Хотя ответ был и так ясен: мистер и миссис Лэйн сразу бы мне сообщили, узнай они что новое, но я все равно решила уточнить.

— Ничего, мисс, — ответила кухарка и закатала руки в фартук, словно грудного младенца.

Я поднялась со стула:

— В таком случае мне необходимо отправить несколько писем.
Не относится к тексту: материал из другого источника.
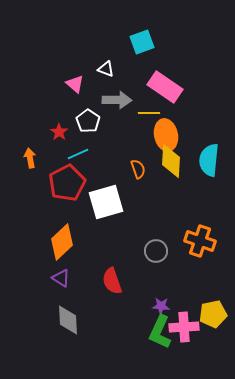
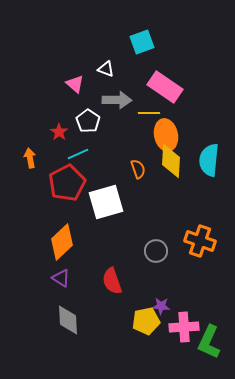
yellow pentagon: moved 67 px left, 7 px down
green L-shape: moved 49 px right, 10 px down
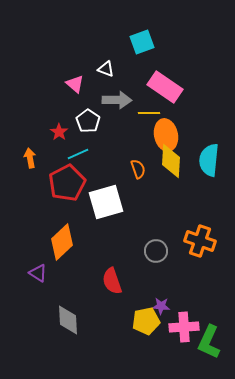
purple triangle: moved 23 px left, 5 px up
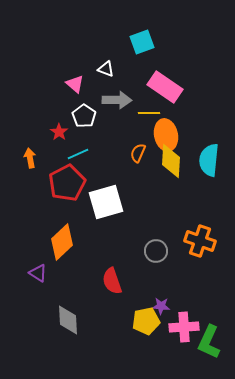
white pentagon: moved 4 px left, 5 px up
orange semicircle: moved 16 px up; rotated 138 degrees counterclockwise
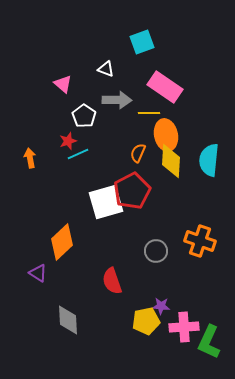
pink triangle: moved 12 px left
red star: moved 9 px right, 9 px down; rotated 18 degrees clockwise
red pentagon: moved 65 px right, 8 px down
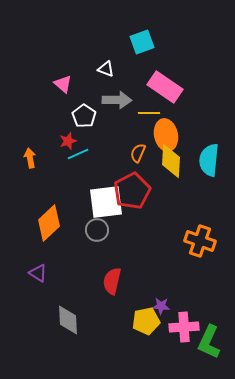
white square: rotated 9 degrees clockwise
orange diamond: moved 13 px left, 19 px up
gray circle: moved 59 px left, 21 px up
red semicircle: rotated 32 degrees clockwise
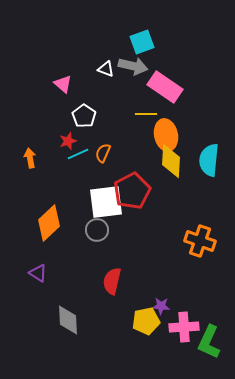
gray arrow: moved 16 px right, 34 px up; rotated 12 degrees clockwise
yellow line: moved 3 px left, 1 px down
orange semicircle: moved 35 px left
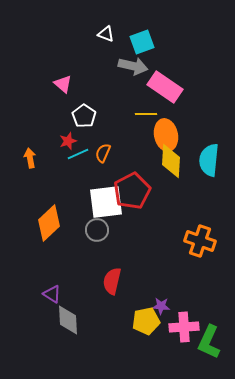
white triangle: moved 35 px up
purple triangle: moved 14 px right, 21 px down
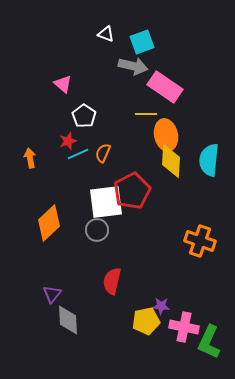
purple triangle: rotated 36 degrees clockwise
pink cross: rotated 16 degrees clockwise
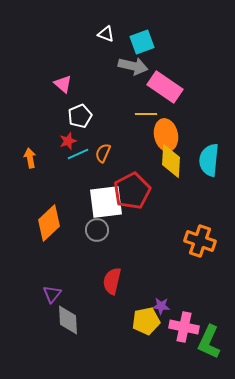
white pentagon: moved 4 px left; rotated 15 degrees clockwise
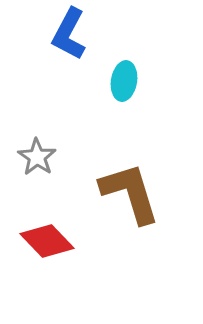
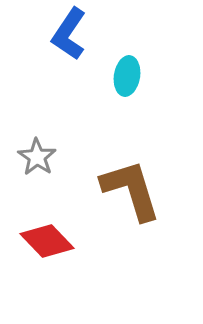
blue L-shape: rotated 6 degrees clockwise
cyan ellipse: moved 3 px right, 5 px up
brown L-shape: moved 1 px right, 3 px up
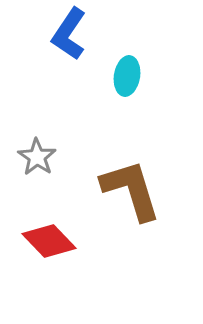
red diamond: moved 2 px right
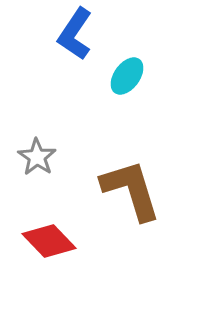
blue L-shape: moved 6 px right
cyan ellipse: rotated 27 degrees clockwise
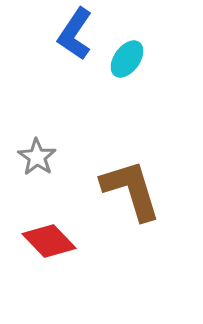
cyan ellipse: moved 17 px up
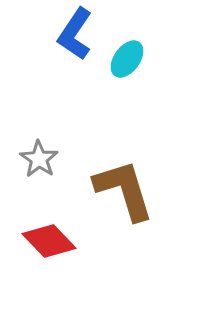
gray star: moved 2 px right, 2 px down
brown L-shape: moved 7 px left
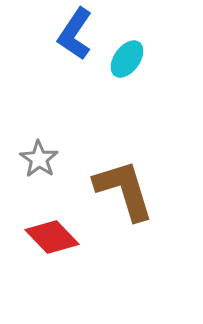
red diamond: moved 3 px right, 4 px up
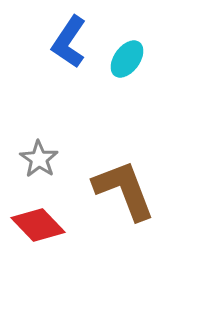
blue L-shape: moved 6 px left, 8 px down
brown L-shape: rotated 4 degrees counterclockwise
red diamond: moved 14 px left, 12 px up
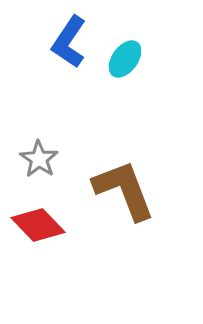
cyan ellipse: moved 2 px left
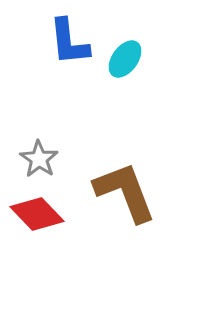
blue L-shape: rotated 40 degrees counterclockwise
brown L-shape: moved 1 px right, 2 px down
red diamond: moved 1 px left, 11 px up
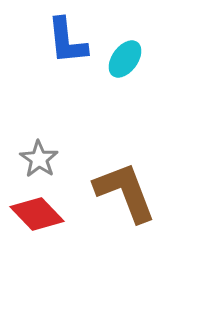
blue L-shape: moved 2 px left, 1 px up
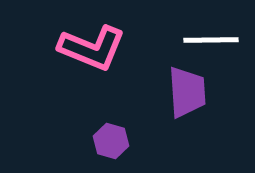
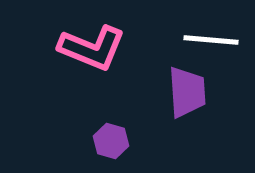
white line: rotated 6 degrees clockwise
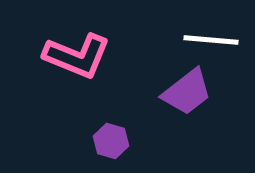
pink L-shape: moved 15 px left, 8 px down
purple trapezoid: rotated 56 degrees clockwise
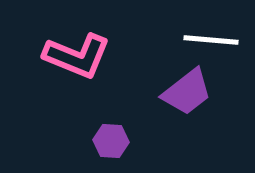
purple hexagon: rotated 12 degrees counterclockwise
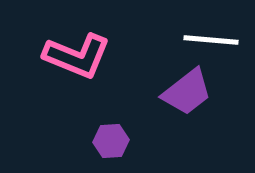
purple hexagon: rotated 8 degrees counterclockwise
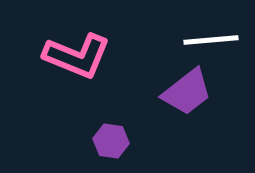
white line: rotated 10 degrees counterclockwise
purple hexagon: rotated 12 degrees clockwise
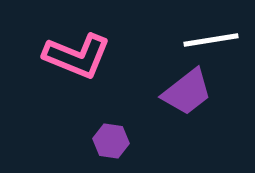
white line: rotated 4 degrees counterclockwise
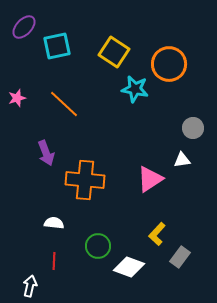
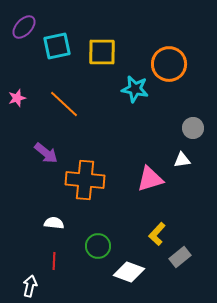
yellow square: moved 12 px left; rotated 32 degrees counterclockwise
purple arrow: rotated 30 degrees counterclockwise
pink triangle: rotated 16 degrees clockwise
gray rectangle: rotated 15 degrees clockwise
white diamond: moved 5 px down
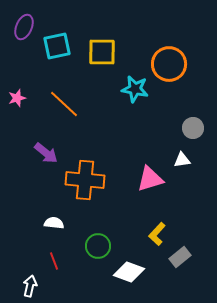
purple ellipse: rotated 20 degrees counterclockwise
red line: rotated 24 degrees counterclockwise
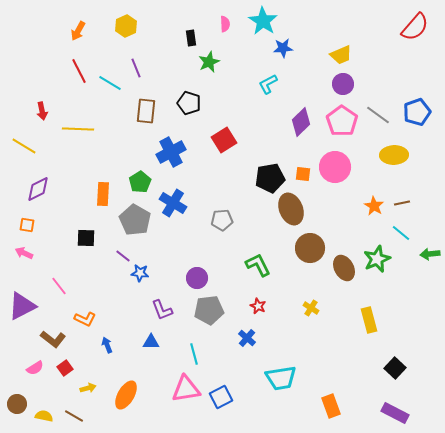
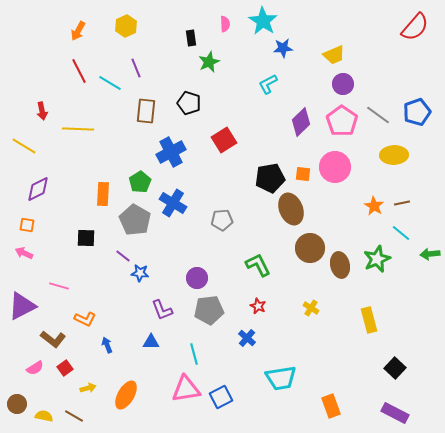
yellow trapezoid at (341, 55): moved 7 px left
brown ellipse at (344, 268): moved 4 px left, 3 px up; rotated 15 degrees clockwise
pink line at (59, 286): rotated 36 degrees counterclockwise
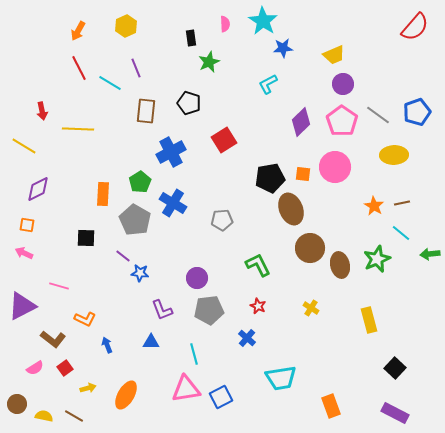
red line at (79, 71): moved 3 px up
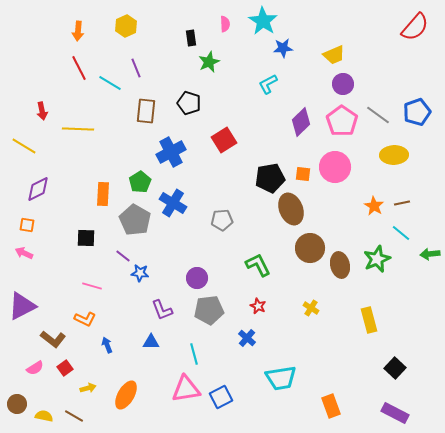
orange arrow at (78, 31): rotated 24 degrees counterclockwise
pink line at (59, 286): moved 33 px right
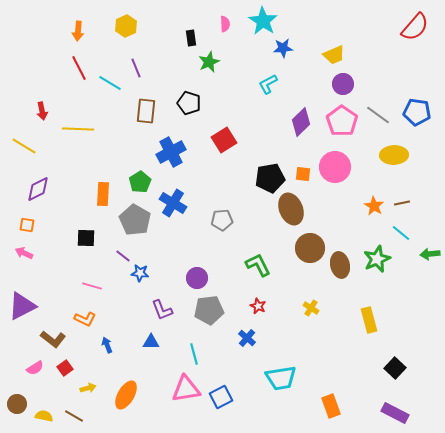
blue pentagon at (417, 112): rotated 28 degrees clockwise
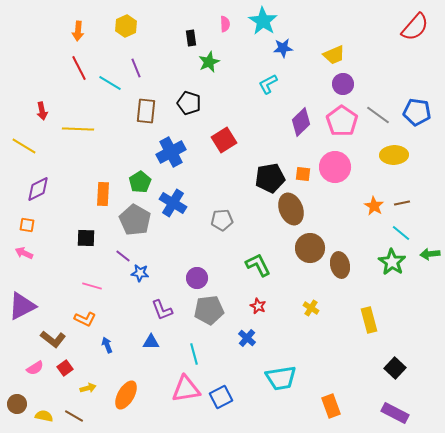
green star at (377, 259): moved 15 px right, 3 px down; rotated 16 degrees counterclockwise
— Мисс Энола, в библиотеке не горит камин. Позвольте принести вам сюда все необходимое.

Я обрадовалась, что не придется сидеть в огромном кожаном кресле в мрачной библиотеке. На теплой кухне куда приятнее. Миссис Лэйн принесла мне листок нежно-кремового цвета с фамильным гербом, чернильницу с пером и промокательную бумагу.

Я окунула перо в чернила и вывела несколько слов. Я сообщала в местное отделение полиции о мамином исчезновении и вежливо просила организовать ее поиски.

Потом я замешкалась: стоит ли?

Да. К сожалению, откладывать было нельзя.

Вторая записка, которой предстояло пролететь много миль по проводам после того, как ее напечатают на телеграфном аппарате, заняла у меня гораздо больше времени.


ЛЕДИ ЕВДОРИЯ ВЕРНЕ ХОЛМС ПРОПАЛА ВЧЕРА ТЧК НУЖЕН СОВЕТ ТЧК ЭНОЛА ХОЛМС


Я отправила две одинаковые телеграммы: Майкрофту Холмсу, на улицу Пэлл- Мэлл, в Лондон, и Шерлоку Холмсу, на Бейкер-стрит, тоже в Лондон.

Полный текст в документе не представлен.